— Extracted entries —

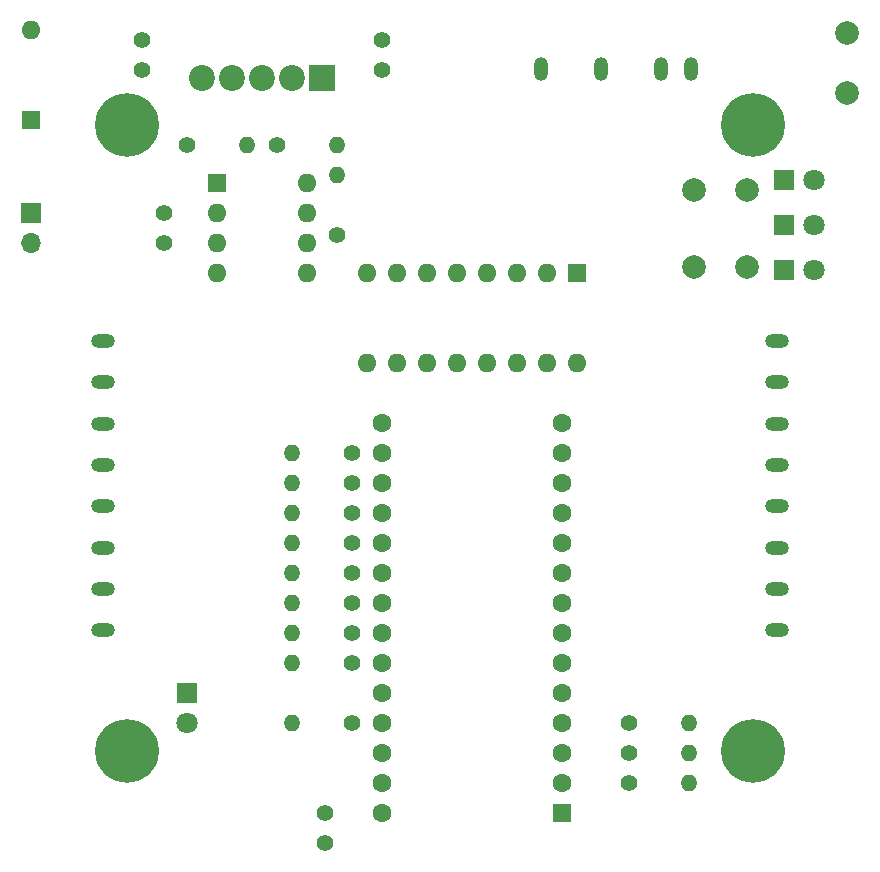
<source format=gbs>
G04 #@! TF.GenerationSoftware,KiCad,Pcbnew,5.1.9-73d0e3b20d~88~ubuntu20.04.1*
G04 #@! TF.CreationDate,2021-04-08T14:20:02+01:00*
G04 #@! TF.ProjectId,tsense-1.0,7473656e-7365-42d3-912e-302e6b696361,1.0*
G04 #@! TF.SameCoordinates,Original*
G04 #@! TF.FileFunction,Soldermask,Bot*
G04 #@! TF.FilePolarity,Negative*
%FSLAX46Y46*%
G04 Gerber Fmt 4.6, Leading zero omitted, Abs format (unit mm)*
G04 Created by KiCad (PCBNEW 5.1.9-73d0e3b20d~88~ubuntu20.04.1) date 2021-04-08 14:20:02*
%MOMM*%
%LPD*%
G01*
G04 APERTURE LIST*
%ADD10O,1.200000X2.000000*%
%ADD11O,1.700000X1.700000*%
%ADD12R,1.700000X1.700000*%
%ADD13O,1.600000X1.600000*%
%ADD14R,1.600000X1.600000*%
%ADD15C,1.400000*%
%ADD16O,1.400000X1.400000*%
%ADD17C,2.000000*%
%ADD18O,2.000000X1.200000*%
%ADD19C,1.800000*%
%ADD20R,1.800000X1.800000*%
%ADD21C,1.600000*%
%ADD22C,2.200000*%
%ADD23R,2.200000X2.200000*%
%ADD24C,5.400000*%
G04 APERTURE END LIST*
D10*
X194742000Y-93218000D03*
X192202000Y-93218000D03*
X187122000Y-93218000D03*
X182042000Y-93218000D03*
D11*
X138862000Y-107950000D03*
D12*
X138862000Y-105410000D03*
D13*
X162230000Y-102870000D03*
X154610000Y-110490000D03*
X162230000Y-105410000D03*
X154610000Y-107950000D03*
X162230000Y-107950000D03*
X154610000Y-105410000D03*
X162230000Y-110490000D03*
D14*
X154610000Y-102870000D03*
D15*
X148260000Y-93305000D03*
X148260000Y-90805000D03*
X168580000Y-93305000D03*
X168580000Y-90805000D03*
X150165000Y-105450000D03*
X150165000Y-107950000D03*
X163754000Y-158750000D03*
X163754000Y-156250000D03*
D16*
X160960000Y-133350000D03*
D15*
X166040000Y-133350000D03*
D16*
X160960000Y-130810000D03*
D15*
X166040000Y-130810000D03*
D16*
X160960000Y-125730000D03*
D15*
X166040000Y-125730000D03*
D16*
X160960000Y-140970000D03*
D15*
X166040000Y-140970000D03*
D16*
X160960000Y-128270000D03*
D15*
X166040000Y-128270000D03*
D16*
X160960000Y-138430000D03*
D15*
X166040000Y-138430000D03*
D16*
X160960000Y-135890000D03*
D15*
X166040000Y-135890000D03*
D16*
X160960000Y-143510000D03*
D15*
X166040000Y-143510000D03*
D17*
X194996000Y-103482000D03*
X199496000Y-103482000D03*
X194996000Y-109982000D03*
X199496000Y-109982000D03*
D13*
X138862000Y-89916000D03*
D14*
X138862000Y-97536000D03*
D18*
X202000000Y-116250000D03*
X202000000Y-119750000D03*
X202000000Y-123250000D03*
X202000000Y-126750000D03*
X202000000Y-130250000D03*
X202000000Y-133750000D03*
X202000000Y-137250000D03*
X202000000Y-140750000D03*
X145000000Y-116250000D03*
X145000000Y-119750000D03*
X145000000Y-123250000D03*
X145000000Y-126750000D03*
X145000000Y-130250000D03*
X145000000Y-133750000D03*
X145000000Y-137250000D03*
X145000000Y-140750000D03*
D16*
X194615000Y-153670000D03*
D15*
X189535000Y-153670000D03*
D19*
X205156000Y-102616000D03*
D20*
X202616000Y-102616000D03*
D19*
X205156000Y-106426000D03*
D20*
X202616000Y-106426000D03*
D19*
X205156000Y-110236000D03*
D20*
X202616000Y-110236000D03*
D16*
X194615000Y-148590000D03*
D15*
X189535000Y-148590000D03*
D14*
X183820000Y-156210000D03*
D21*
X183820000Y-153670000D03*
X183820000Y-151130000D03*
X183820000Y-148590000D03*
X183820000Y-146050000D03*
X183820000Y-143510000D03*
X183820000Y-140970000D03*
X183820000Y-138430000D03*
X183820000Y-135890000D03*
X183820000Y-133350000D03*
X183820000Y-130810000D03*
X183820000Y-128270000D03*
X183820000Y-125730000D03*
X168580000Y-156210000D03*
X168580000Y-153670000D03*
X168580000Y-151130000D03*
X168580000Y-148590000D03*
X168580000Y-146050000D03*
X168580000Y-143510000D03*
X168580000Y-140970000D03*
X168580000Y-138430000D03*
X168580000Y-135890000D03*
X168580000Y-133350000D03*
X168580000Y-130810000D03*
X168580000Y-128270000D03*
X168580000Y-125730000D03*
X183820000Y-123190000D03*
X168580000Y-123190000D03*
D19*
X152070000Y-148590000D03*
D20*
X152070000Y-146050000D03*
D16*
X157150000Y-99695000D03*
D15*
X152070000Y-99695000D03*
D16*
X164770000Y-99695000D03*
D15*
X159690000Y-99695000D03*
D16*
X164770000Y-102235000D03*
D15*
X164770000Y-107315000D03*
D16*
X160960000Y-148590000D03*
D15*
X166040000Y-148590000D03*
D16*
X194615000Y-151130000D03*
D15*
X189535000Y-151130000D03*
D13*
X185090000Y-118110000D03*
X167310000Y-110490000D03*
X182550000Y-118110000D03*
X169850000Y-110490000D03*
X180010000Y-118110000D03*
X172390000Y-110490000D03*
X177470000Y-118110000D03*
X174930000Y-110490000D03*
X174930000Y-118110000D03*
X177470000Y-110490000D03*
X172390000Y-118110000D03*
X180010000Y-110490000D03*
X169850000Y-118110000D03*
X182550000Y-110490000D03*
X167310000Y-118110000D03*
D14*
X185090000Y-110490000D03*
D22*
X153340000Y-93980000D03*
X155880000Y-93980000D03*
X158420000Y-93980000D03*
X160960000Y-93980000D03*
D23*
X163500000Y-93980000D03*
D24*
X200000000Y-151000000D03*
X147000000Y-151000000D03*
X147000000Y-98000000D03*
X200000000Y-98000000D03*
D17*
X207940000Y-95250000D03*
X207950000Y-90170000D03*
M02*

</source>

— Problem details —
Keep the pictures out of the copy and write out the data exactly as it stands.

— Solution to the exercise —
<source format=gbs>
G04 #@! TF.GenerationSoftware,KiCad,Pcbnew,5.1.9-73d0e3b20d~88~ubuntu20.04.1*
G04 #@! TF.CreationDate,2021-04-08T14:20:02+01:00*
G04 #@! TF.ProjectId,tsense-1.0,7473656e-7365-42d3-912e-302e6b696361,1.0*
G04 #@! TF.SameCoordinates,Original*
G04 #@! TF.FileFunction,Soldermask,Bot*
G04 #@! TF.FilePolarity,Negative*
%FSLAX46Y46*%
G04 Gerber Fmt 4.6, Leading zero omitted, Abs format (unit mm)*
G04 Created by KiCad (PCBNEW 5.1.9-73d0e3b20d~88~ubuntu20.04.1) date 2021-04-08 14:20:02*
%MOMM*%
%LPD*%
G01*
G04 APERTURE LIST*
%ADD10O,1.200000X2.000000*%
%ADD11O,1.700000X1.700000*%
%ADD12R,1.700000X1.700000*%
%ADD13O,1.600000X1.600000*%
%ADD14R,1.600000X1.600000*%
%ADD15C,1.400000*%
%ADD16O,1.400000X1.400000*%
%ADD17C,2.000000*%
%ADD18O,2.000000X1.200000*%
%ADD19C,1.800000*%
%ADD20R,1.800000X1.800000*%
%ADD21C,1.600000*%
%ADD22C,2.200000*%
%ADD23R,2.200000X2.200000*%
%ADD24C,5.400000*%
G04 APERTURE END LIST*
D10*
X194742000Y-93218000D03*
X192202000Y-93218000D03*
X187122000Y-93218000D03*
X182042000Y-93218000D03*
D11*
X138862000Y-107950000D03*
D12*
X138862000Y-105410000D03*
D13*
X162230000Y-102870000D03*
X154610000Y-110490000D03*
X162230000Y-105410000D03*
X154610000Y-107950000D03*
X162230000Y-107950000D03*
X154610000Y-105410000D03*
X162230000Y-110490000D03*
D14*
X154610000Y-102870000D03*
D15*
X148260000Y-93305000D03*
X148260000Y-90805000D03*
X168580000Y-93305000D03*
X168580000Y-90805000D03*
X150165000Y-105450000D03*
X150165000Y-107950000D03*
X163754000Y-158750000D03*
X163754000Y-156250000D03*
D16*
X160960000Y-133350000D03*
D15*
X166040000Y-133350000D03*
D16*
X160960000Y-130810000D03*
D15*
X166040000Y-130810000D03*
D16*
X160960000Y-125730000D03*
D15*
X166040000Y-125730000D03*
D16*
X160960000Y-140970000D03*
D15*
X166040000Y-140970000D03*
D16*
X160960000Y-128270000D03*
D15*
X166040000Y-128270000D03*
D16*
X160960000Y-138430000D03*
D15*
X166040000Y-138430000D03*
D16*
X160960000Y-135890000D03*
D15*
X166040000Y-135890000D03*
D16*
X160960000Y-143510000D03*
D15*
X166040000Y-143510000D03*
D17*
X194996000Y-103482000D03*
X199496000Y-103482000D03*
X194996000Y-109982000D03*
X199496000Y-109982000D03*
D13*
X138862000Y-89916000D03*
D14*
X138862000Y-97536000D03*
D18*
X202000000Y-116250000D03*
X202000000Y-119750000D03*
X202000000Y-123250000D03*
X202000000Y-126750000D03*
X202000000Y-130250000D03*
X202000000Y-133750000D03*
X202000000Y-137250000D03*
X202000000Y-140750000D03*
X145000000Y-116250000D03*
X145000000Y-119750000D03*
X145000000Y-123250000D03*
X145000000Y-126750000D03*
X145000000Y-130250000D03*
X145000000Y-133750000D03*
X145000000Y-137250000D03*
X145000000Y-140750000D03*
D16*
X194615000Y-153670000D03*
D15*
X189535000Y-153670000D03*
D19*
X205156000Y-102616000D03*
D20*
X202616000Y-102616000D03*
D19*
X205156000Y-106426000D03*
D20*
X202616000Y-106426000D03*
D19*
X205156000Y-110236000D03*
D20*
X202616000Y-110236000D03*
D16*
X194615000Y-148590000D03*
D15*
X189535000Y-148590000D03*
D14*
X183820000Y-156210000D03*
D21*
X183820000Y-153670000D03*
X183820000Y-151130000D03*
X183820000Y-148590000D03*
X183820000Y-146050000D03*
X183820000Y-143510000D03*
X183820000Y-140970000D03*
X183820000Y-138430000D03*
X183820000Y-135890000D03*
X183820000Y-133350000D03*
X183820000Y-130810000D03*
X183820000Y-128270000D03*
X183820000Y-125730000D03*
X168580000Y-156210000D03*
X168580000Y-153670000D03*
X168580000Y-151130000D03*
X168580000Y-148590000D03*
X168580000Y-146050000D03*
X168580000Y-143510000D03*
X168580000Y-140970000D03*
X168580000Y-138430000D03*
X168580000Y-135890000D03*
X168580000Y-133350000D03*
X168580000Y-130810000D03*
X168580000Y-128270000D03*
X168580000Y-125730000D03*
X183820000Y-123190000D03*
X168580000Y-123190000D03*
D19*
X152070000Y-148590000D03*
D20*
X152070000Y-146050000D03*
D16*
X157150000Y-99695000D03*
D15*
X152070000Y-99695000D03*
D16*
X164770000Y-99695000D03*
D15*
X159690000Y-99695000D03*
D16*
X164770000Y-102235000D03*
D15*
X164770000Y-107315000D03*
D16*
X160960000Y-148590000D03*
D15*
X166040000Y-148590000D03*
D16*
X194615000Y-151130000D03*
D15*
X189535000Y-151130000D03*
D13*
X185090000Y-118110000D03*
X167310000Y-110490000D03*
X182550000Y-118110000D03*
X169850000Y-110490000D03*
X180010000Y-118110000D03*
X172390000Y-110490000D03*
X177470000Y-118110000D03*
X174930000Y-110490000D03*
X174930000Y-118110000D03*
X177470000Y-110490000D03*
X172390000Y-118110000D03*
X180010000Y-110490000D03*
X169850000Y-118110000D03*
X182550000Y-110490000D03*
X167310000Y-118110000D03*
D14*
X185090000Y-110490000D03*
D22*
X153340000Y-93980000D03*
X155880000Y-93980000D03*
X158420000Y-93980000D03*
X160960000Y-93980000D03*
D23*
X163500000Y-93980000D03*
D24*
X200000000Y-151000000D03*
X147000000Y-151000000D03*
X147000000Y-98000000D03*
X200000000Y-98000000D03*
D17*
X207940000Y-95250000D03*
X207950000Y-90170000D03*
M02*

</source>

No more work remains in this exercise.